取り組む作業.
1) 支援困難事例の解説では、地域包括支援センターはどのような役割を持つとされているか。
2) 支援困難事例の解説から、「包括は「困難事例」の専門家(選択肢1)」という語句を含むところで始まり「早めに相談し、組織的な対応に切り替えるのがプロの判断です。」で終わる部分を、一字も変えずに抜き出せ。

文書の抜粋.
◆ ◆ ◆ ◆ ◆

「困難事例」の鉄則。一人で抱えず、チームと法を武器にする

問48

ソーシャルワークの視点から、支援困難事例に関する記述として、より適切なものはどれか。3つ選べ。

  1. 高齢者の家族が支援内容に対して何度も不満を訴えたため、担当の介護支援専門員が地域包括支援センターヘ相談する。
  2. 独居のクライエントが屋外までごみがあふれている家屋に住んでいるので、直ちに警察へ介入を依頼する。
  3. 認知症のために判断能力が著しく低下したクライエントに対して、成年後見制度の利用を検討する。
  4. セルフ・ネグレクトには、配偶者からの身体的虐待が含まれる。
  5. 関係する専門職、関係機関、地域住民などがチームを組んでアプローチすることが望ましい。
目次

正解は1・3・5。組織対応と権利擁護の定石

支援困難事例(虐待、ゴミ屋敷、激しいクレーマーなど)において、ケアマネジャー個人のスキルで解決しようとすることは危険です。
「組織」と「法制度」を使う視点が問われています。

包括は「困難事例」の専門家(選択肢1)

高齢者の家族が支援内容に対して何度も不満を訴えたため、担当の介護支援専門員が地域包括支援センターヘ相談する。

この記述は適切です。

執拗な苦情や理不尽な要求に対して、一人のケアマネジャーが対応し続けると疲弊し、バーンアウト(燃え尽き)してしまいます。
地域包括支援センターは、こうした「支援困難事例」をバックアップする役割を持っています。
早めに相談し、組織的な対応に切り替えるのがプロの判断です。

判断能力不足には「後見人」(選択肢3)

◆ ◆ ◆ ◆ ◆

確認するデータ.

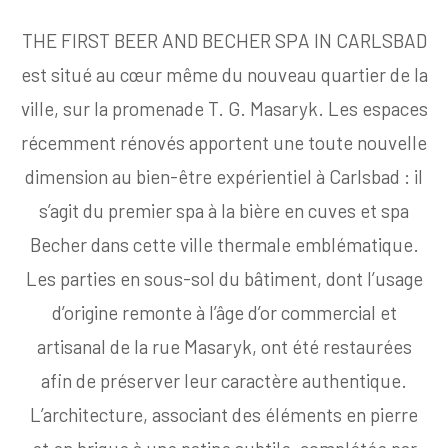
THE FIRST BEER AND BECHER SPA IN CARLSBAD
est situé au cœur même du nouveau quartier de la
ville, sur la promenade T. G. Masaryk. Les espaces
récemment rénovés apportent une toute nouvelle
dimension au bien-être expérientiel à Carlsbad : il
s’agit du premier spa à la bière en cuves et spa
Becher dans cette ville thermale emblématique.
Les parties en sous-sol du bâtiment, dont l’usage
d’origine remonte à l’âge d’or commercial et
artisanal de la rue Masaryk, ont été restaurées
afin de préserver leur caractère authentique.
L’architecture, associant des éléments en pierre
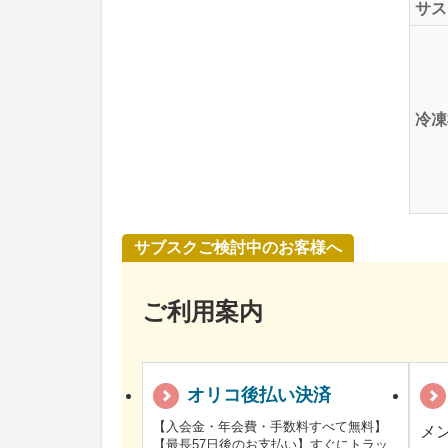
サス
冷凍
サブスクご検討中のお客様へ
ご利用案内
オリコ後払い決済
【入会金・年会費・手数料すべて無料】
メ
【最長57日後のお支払い】すぐにトラッ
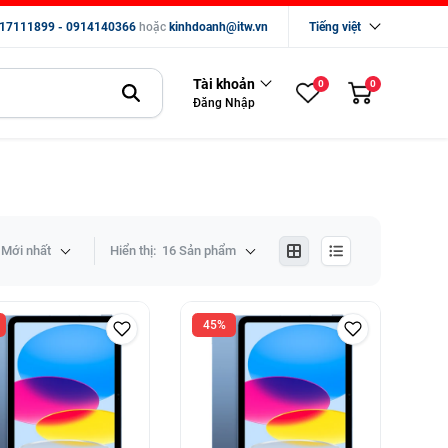
17111899 - 0914140366
hoặc
kinhdoanh@itw.vn
Tiếng việt
Tài khoản
0
0
Đăng Nhập
Mới nhất
Hiển thị:
16 Sản phẩm
45%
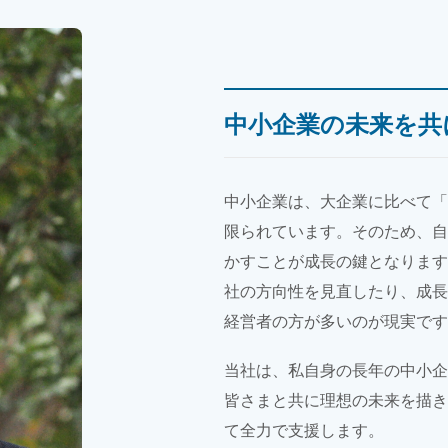
中小企業の未来を共
中小企業は、大企業に比べて「
限られています。そのため、自
かすことが成長の鍵となります
社の方向性を見直したり、成長
経営者の方が多いのが現実です
当社は、私自身の長年の中小企
皆さまと共に理想の未来を描き
て全力で支援します。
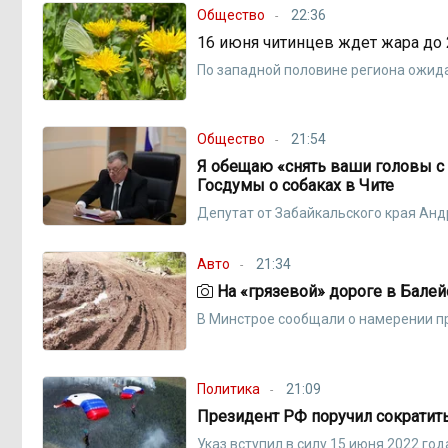
Общество
22:36
16 июня читинцев ждет жара до 
По западной половине региона ожид
Общество
21:54
Я обещаю «снять ваши головы с п
Госдумы о собаках в Чите
Депутат от Забайкальского края Анд
Авто
21:34
На «грязевой» дороге в Бале
В Минстрое сообщали о намерении пр
Политика
21:09
Президент РФ поручил сократит
Указ вступил в силу 15 июня 2022 год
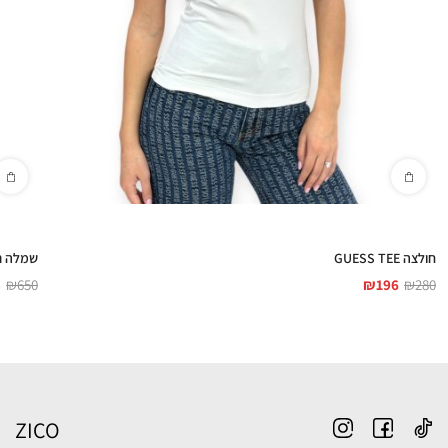
חולצה GUESS TEE
שמלה נשים Y DRESS
5
₪
650
₪
196
₪
280
ZICO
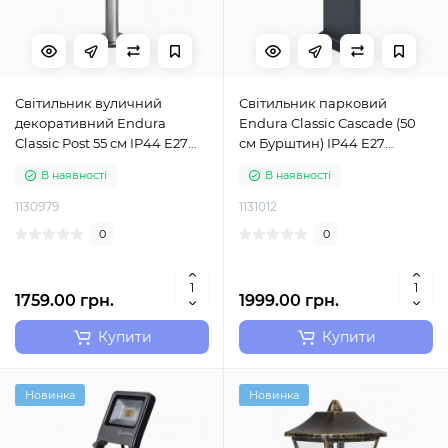
Світильник вуличний
Світильник парковий
декоративний Endura
Endura Classic Cascade (50
Classic Post 55 см IP44 E27
см Бурштин) IP44 E27
сталь Ledvance
темно-сірий Ledvance
В наявності
В наявності
(4058075206564)
(4058075554290)
1130979
1131012
0
0
1759.00 грн.
1999.00 грн.
Купити
Купити
Новинка
Новинка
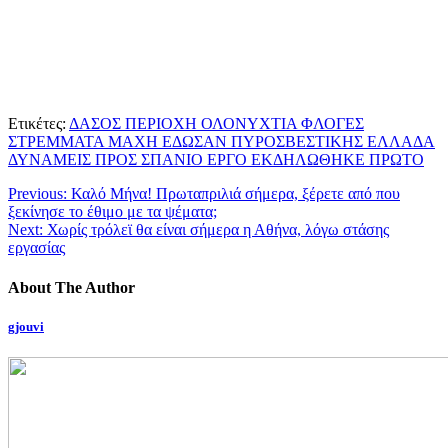
Ετικέτες:
ΔΑΣΟΣ ΠΕΡΙΟΧΗ ΟΛΟΝΥΧΤΙΑ ΦΛΟΓΕΣ
ΣΤΡΕΜΜΑΤΑ ΜΑΧΗ ΕΔΩΣΑΝ ΠΥΡΟΣΒΕΣΤΙΚΗΣ ΕΛΛΑΔΑ
ΔΥΝΑΜΕΙΣ ΠΡΟΣ ΣΠΑΝΙΟ ΕΡΓΟ ΕΚΔΗΛΩΘΗΚΕ ΠΡΩΤΟ
Previous:
Καλό Μήνα! Πρωταπριλιά σήμερα, ξέρετε από που
ξεκίνησε το έθιμο με τα ψέματα;
Next:
Χωρίς τρόλεϊ θα είναι σήμερα η Αθήνα, λόγω στάσης
εργασίας
About The Author
gjouvi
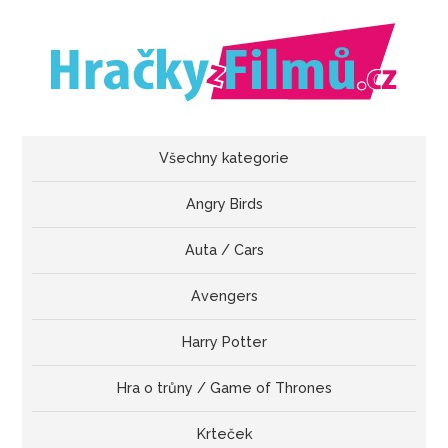
Všechny kategorie
Angry Birds
Auta / Cars
Avengers
Harry Potter
Hra o trůny / Game of Thrones
Krteček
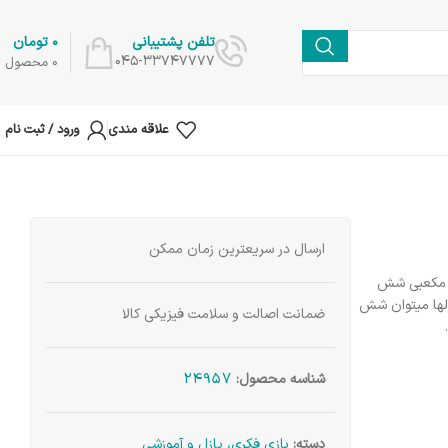
0
تومان
تلفن پشتیبانی
045-33747777
0
محصول
علاقه مندی
ورود / ثبت نام
ارسال در سریعترین زمان ممکن
ت مکعبی شش
زلها میتوان شش
ضمانت اصالت و سلامت فیزیکی کالا
24957
شناسه محصول:
دسته:
بازی فکری، پازل و آموزشی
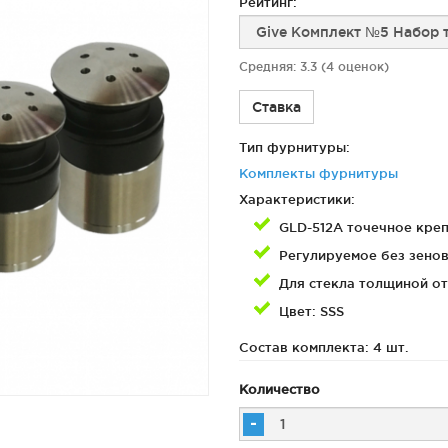
Рейтинг:
Средняя:
3.3
(
4
оценок)
я
Фурнитура для
Фурнитура для
х
душевых
душевых
Ставка
ограждений
ограждений
(раздвижная
(распашная серия)
Тип фурнитуры:
серия)
Комплекты фурнитуры
Характеристики:
GLD-512А точечное кре
Регулируемое без зено
Для стекла толщиной от
Цвет: SSS
Состав комплекта: 4 шт.
Количество
-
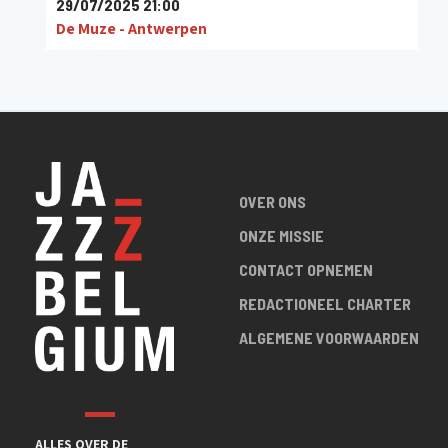
29/07/2025 21:00
De Muze - Antwerpen
OVER ONS
ONZE MISSIE
CONTACT OPNEMEN
REDACTIONEEL CHARTER
ALGEMENE VOORWAARDEN
ALLES OVER DE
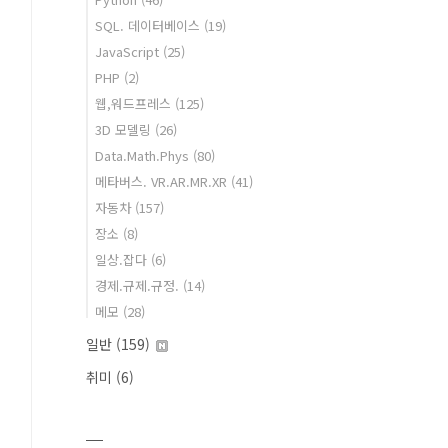
SQL. 데이터베이스
(19)
JavaScript
(25)
PHP
(2)
웹,워드프레스
(125)
3D 모델링
(26)
Data.Math.Phys
(80)
메타버스. VR.AR.MR.XR
(41)
자동차
(157)
장소
(8)
일상.잡다
(6)
경제.규제.규정.
(14)
메모
(28)
일반
(159)
취미
(6)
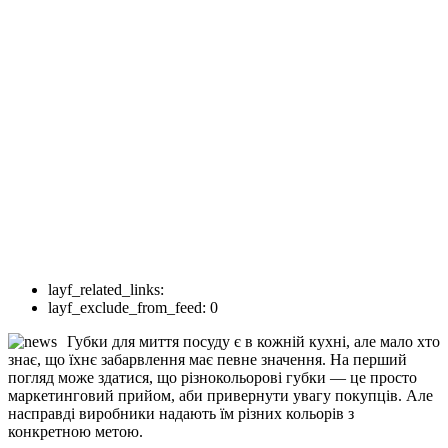
layf_related_links:
layf_exclude_from_feed:
0
Губки для миття посуду є в кожній кухні, але мало хто
знає, що їхнє забарвлення має певне значення. На перший
погляд може здатися, що різнокольорові губки — це просто
маркетинговий прийом, аби привернути увагу покупців. Але
насправді виробники надають їм різних кольорів з
конкретною метою.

◆ ◆ ◆ ◆ ◆

作業の解答.
1) 支援困難事例をバックアップする役割を持つとされている。

2)
包括は「困難事例」の専門家(選択肢1)

高齢者の家族が支援内容に対して何度も不満を訴えたため、担当の介護支援専門員が地域包括支援センターヘ相談する。

この記述は適切です。

執拗な苦情や理不尽な要求に対して、一人のケアマネジャーが対応し続けると疲弊し、バーンアウト(燃え尽き)してしまいます。
地域包括支援センターは、こうした「支援困難事例」をバックアップする役割を持っています。
早めに相談し、組織的な対応に切り替えるのがプロの判断です。